SA 'probing ways to fight Aids'
2004-07-13 07:17
Willemien Brummer and Antoinette Pienaar
Bangkok - The deregistration of single doses of nevirapine does not spell the end of South Africa's programme to prevent mother-to-child transmission of HIV.
The department of health is already looking at an alternative and is working on various combinations of antiretroviral (ARV) medicines.
Sibani Mngadi, spokesperson for the minister of health, who is attending the 15th International Aids Conference in Bangkok, announced this on Monday.
"There is no way we can just stop a programme that has proved beneficial," he said, adding that the department was investigating alternative treatment options and that it was looking at what other countries did.

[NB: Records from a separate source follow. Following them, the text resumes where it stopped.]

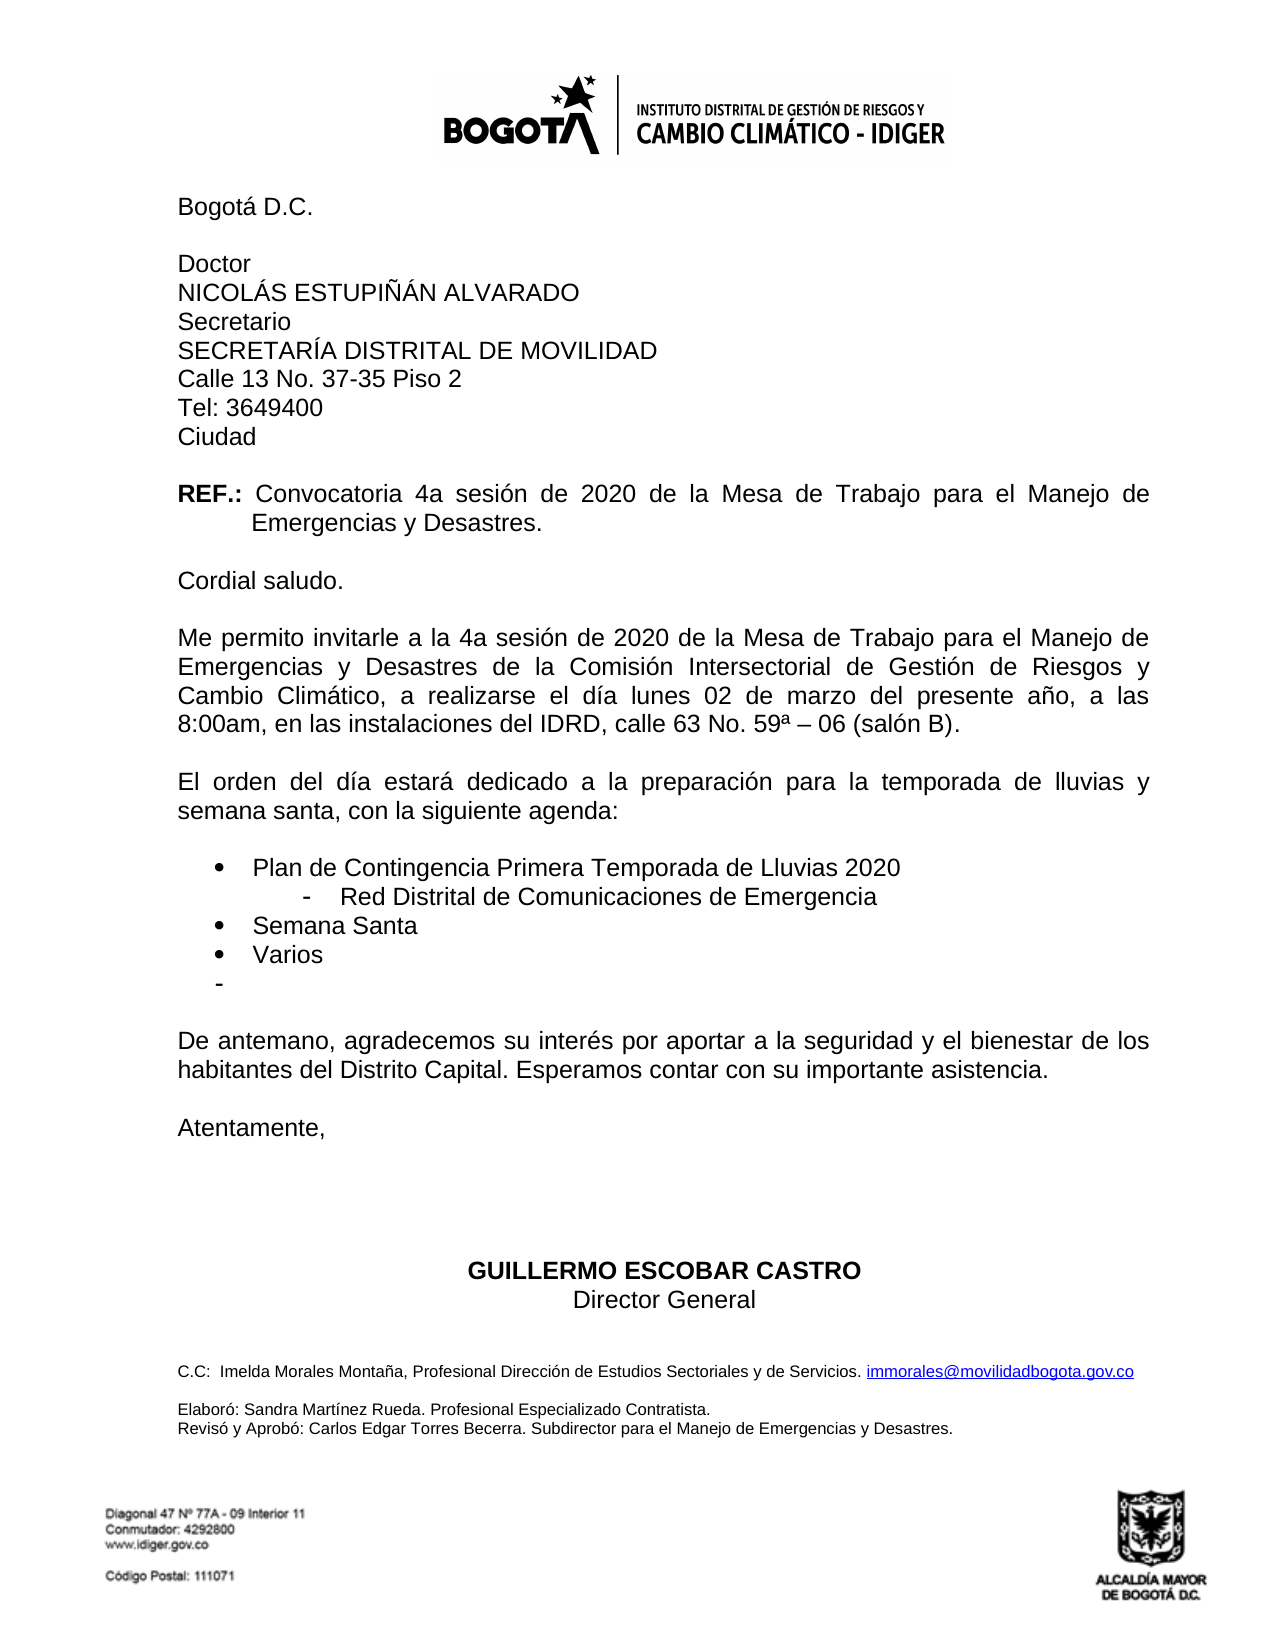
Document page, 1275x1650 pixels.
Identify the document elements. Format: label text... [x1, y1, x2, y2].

text SECRETARÍA DISTRITAL DE MOVILIDAD [177, 336, 1152, 364]
subtitle GUILLERMO ESCOBAR CASTRO [177, 1256, 1152, 1285]
text Calle 13 No. 37-35 Piso 2 [177, 364, 1152, 393]
text Tel: 3649400 [177, 393, 1152, 422]
text REF.: Convocatoria 4a sesión de 2020 de la Mesa de Trabajo para el Manejo de Emergencias y Desastres. [177, 479, 1152, 537]
text El orden del día estará dedicado a la preparación para la temporada de lluvias y semana santa, con la siguiente agenda: [177, 767, 1152, 824]
text NICOLÁS ESTUPIÑÁN ALVARADO [177, 278, 1152, 307]
text De antemano, agradecemos su interés por aportar a la seguridad y el bienestar de los habitantes del Distrito Capital. Esperamos contar con su importante asistencia. [177, 1026, 1152, 1084]
text Ciudad [177, 422, 1152, 451]
text Doctor [177, 249, 1152, 278]
list Red Distrital de Comunicaciones de Emergencia [302, 882, 1152, 911]
list Semana Santa [215, 911, 1152, 940]
text Atentamente, [177, 1112, 1152, 1141]
text Secretario [177, 307, 1152, 336]
text Director General [177, 1285, 1152, 1314]
text Revisó y Aprobó: Carlos Edgar Torres Becerra. Subdirector para el Manejo de Emergencias y Desastres. [177, 1419, 1152, 1438]
picture [436, 71, 953, 166]
text C.C: Imelda Morales Montaña, Profesional Dirección de Estudios Sectoriales y de Servicios. immorales@movilidadbogota.gov.co [177, 1362, 1152, 1381]
text Me permito invitarle a la 4a sesión de 2020 de la Mesa de Trabajo para el Manejo de Emergencias y Desastres de la Comisión Intersectorial de Gestión de Riesgos y Cambio Climático, a realizarse el día lunes 02 de marzo del presente año, a las 8:00am, en las instalaciones del IDRD, calle 63 No. 59ª – 06 (salón B). [177, 623, 1152, 738]
list Plan de Contingencia Primera Temporada de Lluvias 2020 [215, 853, 1152, 882]
list Varios [215, 940, 1152, 969]
text Bogotá D.C. [177, 192, 1152, 221]
text Cordial saludo. [177, 566, 1152, 594]
text Elaboró: Sandra Martínez Rueda. Profesional Especializado Contratista. [177, 1400, 1152, 1419]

It was reported from Cape Town that at a meeting on July 2, the Medicines Control Council had recommended that nevirapine and zidovudine (AZT), previously approved for monotherapy in mother-to-child cases, be used only in combination therapy.
The MCC said: "The approval of nevirapine as monotherapy for this indication, in April 2001, was conditional on monitoring of resistance and its impact on efficacy."
The MCC said significant numbers of mothers and babies built up resistance to nevirapine when exposed to it as a monotherapy to reduce the risk of the child contracting HIV from its mother during birth.